# DBSCAN Clustering

**DBSCAN (Density-Based Spatial Clustering of Applications with Noise)** is an unsupervised clustering algorithm.

## Key Ideas:
- Groups together points that are **close** (high density).
- Points in low-density regions are treated as **noise/outliers**.
- Does not require specifying the number of clusters `k` in advance.

### Key Parameters:
- `eps`: Maximum distance between two samples for them to be considered neighbors.
- `min_samples`: Minimum number of points required to form a dense region.

## Import Libraries and Dataset

In [None]:
import pandas as pd
import matplotlib.pyplot as plt
from sklearn.datasets import load_iris
from sklearn.cluster import DBSCAN
from sklearn.preprocessing import StandardScaler

# Load Iris dataset
iris = load_iris()
X = pd.DataFrame(iris.data, columns=iris.feature_names)

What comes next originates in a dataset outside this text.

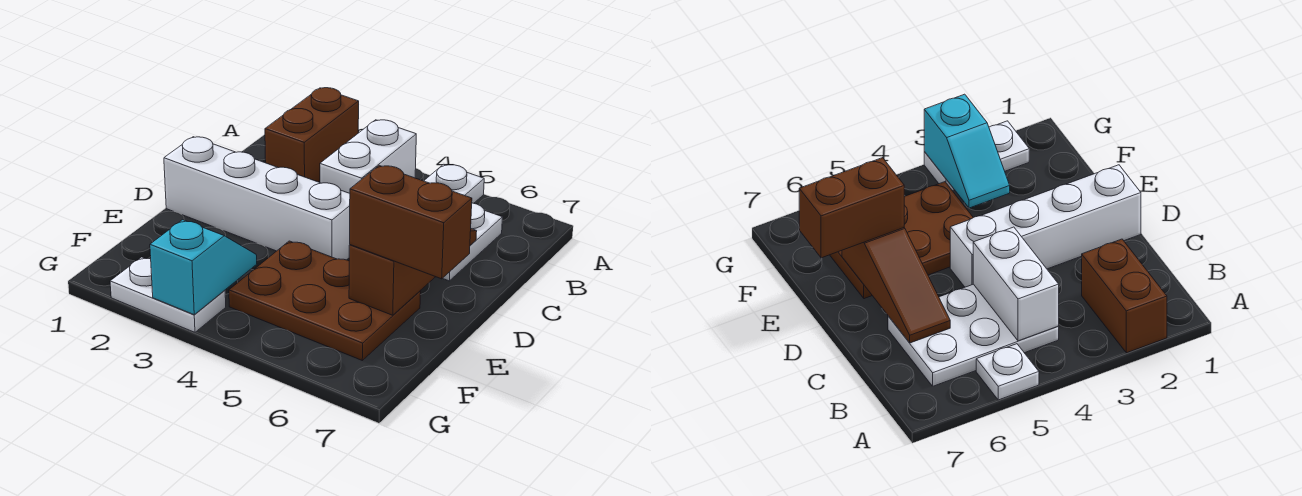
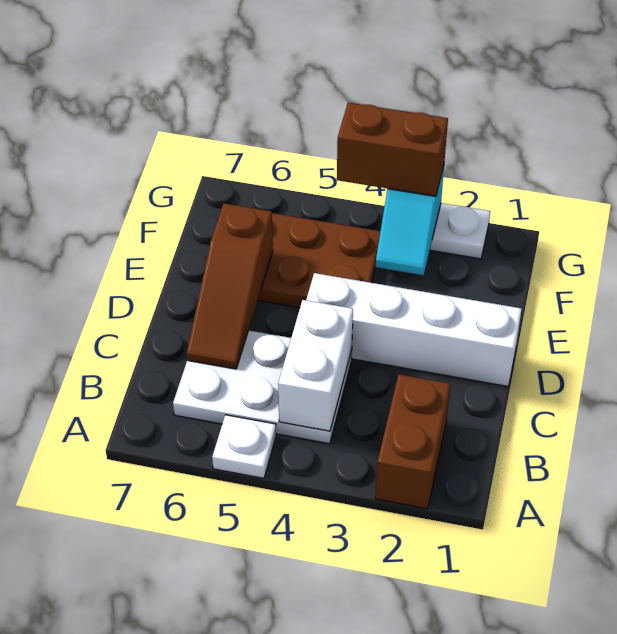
brown brick E6:E7 level 3 -> brown brick G3:G4 level 3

# Standardize the dataset (important for DBSCAN)
scaler = StandardScaler()
X_scaled = scaler.fit_transform(X)

X[:5]

## Apply DBSCAN Clustering

In [None]:
# Create DBSCAN model
dbscan = DBSCAN(eps=0.6, min_samples=5)
clusters = dbscan.fit_predict(X_scaled)

# Add cluster labels to dataset
X['cluster'] = clusters
X['cluster'].value_counts()

## Visualize Clusters

In [None]:
plt.scatter(X.iloc[:, 0], X.iloc[:, 1], c=clusters, cmap='plasma', alpha=0.7)
plt.xlabel('Sepal Length (cm)')
plt.ylabel('Sepal Width (cm)')
plt.title('DBSCAN Clustering on Iris Dataset')
plt.show()

## Observations
- DBSCAN automatically found clusters based on **density**.
- Points labeled as `-1` are considered **outliers/noise**.
- Unlike KMeans, we don’t need to specify the number of clusters.
- Works well for datasets with irregular cluster shapes.

## Key Notes:
- Choosing the right `eps` and `min_samples` is important.
- Can struggle with datasets of varying density.
- Very useful for anomaly detection!